|Rejected as Trump's personal lawyer, William Barr then wrote
a memo and became Attorney General. A good background
to know in absorbing his letter on the Mueller probe.
Hardly a surprise, Trump nominated him for the AG job and his defenders made much of his association with Mueller decades ago and his old rep as good lawyer. Even legal pundits on outlets as varied as FOX and MSNBC made noises that the Barr they knew from 30 years ago would dominate over the Trump fawning of his most recent statement.
Those assurances and three Democratic votes (Doug Jones, Krysten Sinema and Joe Manchin) led the senate to easily confirm him in December, with his open promise that he would not let the president’s manner and politics sway him – at least anymore than they already had.
That action clearly doomed the Mueller report to the trash bin. We actually don’t have the report just a four page summary by Barr, which in fairness to the president and his critics needs some deeper examination. I suspect we will never have the full report.
Mueller confirmed the Russians interfered with our election, demonstrated in 2,800 subpoenas, nearly 500 search warrants, multiple indictments and 40 FBI agents echoing the firm conclusions of the US intelligence agencies. The larger question was whether the Trump campaign participated (colluded) with the Russians or if the Russians did it so well and thoroughly on their own.
Mueller concluded that he could not tie such efforts to Trump or his campaign despite “multiple offers from Russian-affiliated individuals to assist the Trump campaign,” according to Barr’s four-page summary of the report, reducing any of Mueller’s sentences to footnotes and phrases.

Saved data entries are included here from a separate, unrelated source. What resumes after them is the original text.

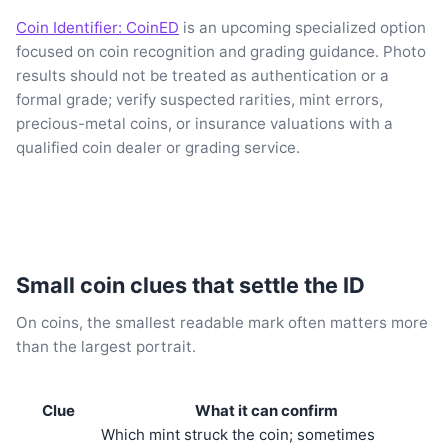
Coin Identifier: CoinED
is an upcoming specialized option
focused on coin recognition and grading guidance. Photo
results should not be treated as authentication or a
formal grade; verify suspected rarities, mint errors,
precious-metal coins, or insurance valuations with a
qualified coin dealer or grading service.
Small coin clues that settle the ID
On coins, the smallest readable mark often matters more
than the largest portrait.
Clue
What it can confirm
Which mint struck the coin; sometimes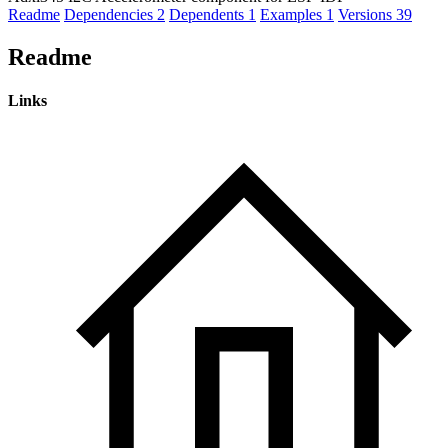
Readme
Dependencies
2
Dependents
1
Examples
1
Versions
39
Readme
Links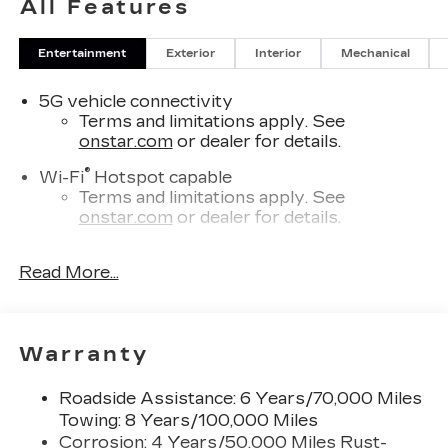
All Features
Awards:
* Car and Driver Editors' Choice
Entertainment
Exterior
Interior
Mechanical
Car and Driver, January 2017.
5G vehicle connectivity
Terms and limitations apply. See
onstar.com
or dealer for details.
®
Wi-Fi
Hotspot capable
Terms and limitations apply. See
onstar.com
or dealer for details.
SiriusXM with 360L Trial Subscription
Read More...
With your trial subscription, new GM
vehicles equipped with SiriusXM with
360L advance in-car technology will bring
you closer to your favorite stars, artists,
1
Warranty
creators, hosts and athletes
SiriusXM with 360L transforms your ride
Roadside Assistance: 6 Years/70,000 Miles
with our most extensive and personalized
Towing: 8 Years/100,000 Miles
radio experience on the road that lets you
enjoy ad-free music, talk and news, live
Corrosion: 4 Years/50,000 Miles Rust-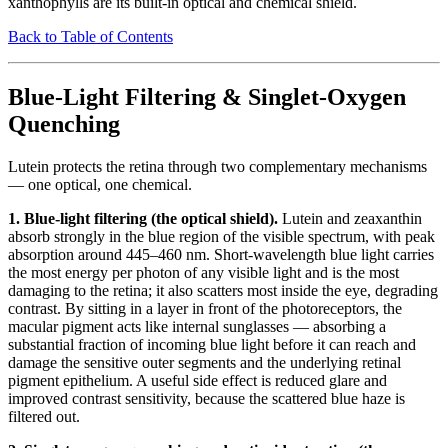
xanthophylls are its built-in optical and chemical shield.
Back to Table of Contents
Blue-Light Filtering & Singlet-Oxygen
Quenching
Lutein protects the retina through two complementary mechanisms
— one optical, one chemical.
1. Blue-light filtering (the optical shield).
Lutein and zeaxanthin
absorb strongly in the blue region of the visible spectrum, with peak
absorption around 445–460 nm. Short-wavelength blue light carries
the most energy per photon of any visible light and is the most
damaging to the retina; it also scatters most inside the eye, degrading
contrast. By sitting in a layer in front of the photoreceptors, the
macular pigment acts like internal sunglasses — absorbing a
substantial fraction of incoming blue light before it can reach and
damage the sensitive outer segments and the underlying retinal
pigment epithelium. A useful side effect is reduced glare and
improved contrast sensitivity, because the scattered blue haze is
filtered out.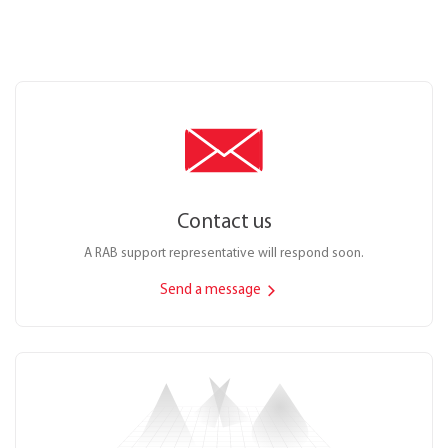
Contact us
A RAB support representative will respond soon.
Send a message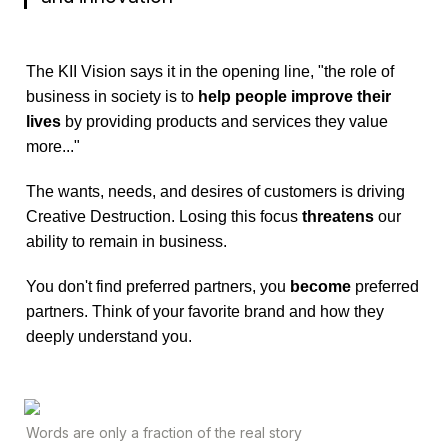
The KII Vision says it in the opening line, "the role of 
business in society is to 
help people improve their 
lives
 by providing products and services they value 
more..."
The wants, needs, and desires of customers is driving 
Creative Destruction. Losing this focus 
threatens 
our 
ability to remain in business.
You don't find preferred partners, you 
become 
preferred 
partners. Think of your favorite brand and how they 
deeply understand you.
Words are only a fraction of the real story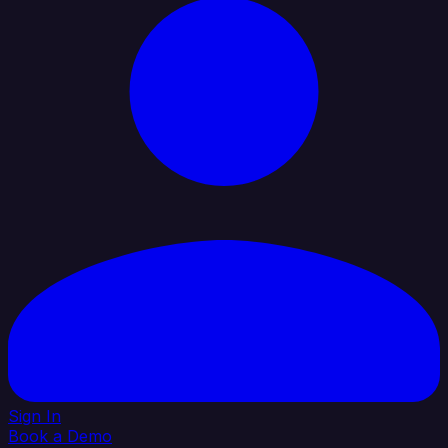
Sign In
Book a Demo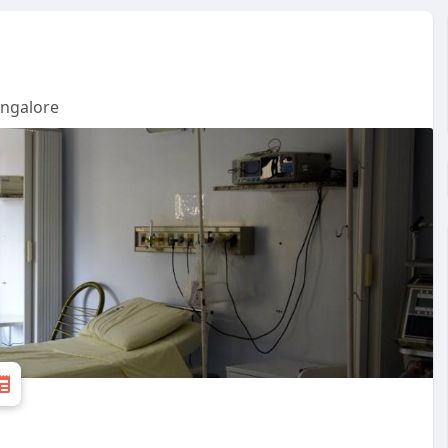
angalore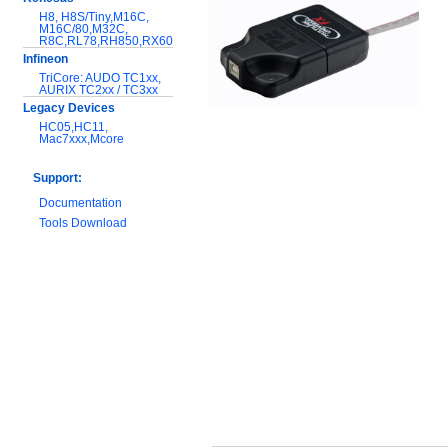
H8, H8S/Tiny,M16C,
M16C/80,M32C,
R8C,RL78,RH850,RX600
Infineon
TriCore: AUDO TC1xx,
AURIX TC2xx / TC3xx
Legacy Devices
HC05,HC11,
Mac7xxx,Mcore
Support:
Documentation
Tools Download
Warranty and
Maintenance
Hardware Comparison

So what was behind Manafort’s sharing of campaign data with the Russian? What were the frequent offers of help from the Russians about? Why was the Ukraine plank added to the Republican platform at the Trump campaign’s insistence? Why, most strangely, did so many in the Trump campaign or hangers-on try to hide their Russian connections? For those questions, we have no answer.
Conversely, Mueller could not prove to his own satisfaction under a limited law the president’s criminal role in obstruction of justice, which is doubly hard to prove without the underlying criminality of collusion. Was the president worried that James Comey and then Mueller could find something there anyway? (He could not know how deep they were looking or who else was talking.) Was he just being his typical run at the mouth self? Mueller left that decision to others – maybe thinking of Congress?
Unless the full report is released or Mueller is free to testify, there are many more key questions we can’t answer. For instance, Mueller never questioned Trump in person. Was that because of DOJ policy? Or did Trump threaten to take the Fifth Amendment if questioned?
Did Mueller intend his refusal to exonerate the president as a way of opening the door for Congress to decide though the impeachment process? My children may be in their sixties decades from now in order to learn what Mueller intended. That’s when historians scrape the barnacles off the record and if people still care enough to resurrect the truth. This is my negative judgment about how much Congress will uncover in the next few months.
The House wants Barr and even Mueller to testify. The Democrats want to see the underlying documentation. But some of that may never happen or not be very satisfying. There are Department of Justice rules that need to be worked around. Such things as grand jury testimony and conversations among prosecutors. “I decline to answer” may be the most common response. The House will try but the process will be slow and exhausting. The difficulty – the maddening frustration -- may spur Trump’s opponents to turn out to vote heavier against him in 2020. Or they may slink away at how little we know.
Given the rules that encourage obfuscation, given the 5-minute question limitations of House hearings, given the Republicans still in charge of the Senate, and given Nancy Pelosi’s wise instructions to not give Trump the satisfaction of a vindictive enemy, impeachment seems off the table. Whatever Mueller intended.
That was written on the wall last December when Barr supporters said he would act as an old-fashioned traditionalist rather than a Trump partisan. He didn’t. Mueller may have well wanted Congress to decide on such issues as obstruction of justice, but Barr stepped in and decided on his own that no such inquiry was warranted. This, frankly, is the most obvious misstep – Barr concluding over a weekend something that Mueller was gathering reams of evidence on for two years!
The House may complain. It may try to have more of the report released now rather than decades from now for historians. The main comfort for Trump’s opponents is how many other legal avenues there are that Mueller was only indirectly involved in – the behavior of the Trump foundation, revelations in his tax returns, the emoluments lawsuits. The real punishment of Trump remains in the hands of the voters.
What does all this prove? I can only echo an unlikely Democratic candidate for president, South Bend mayor Pete Buttigieg: "The country should never have let someone like Trump even get within cheating distance of the White House."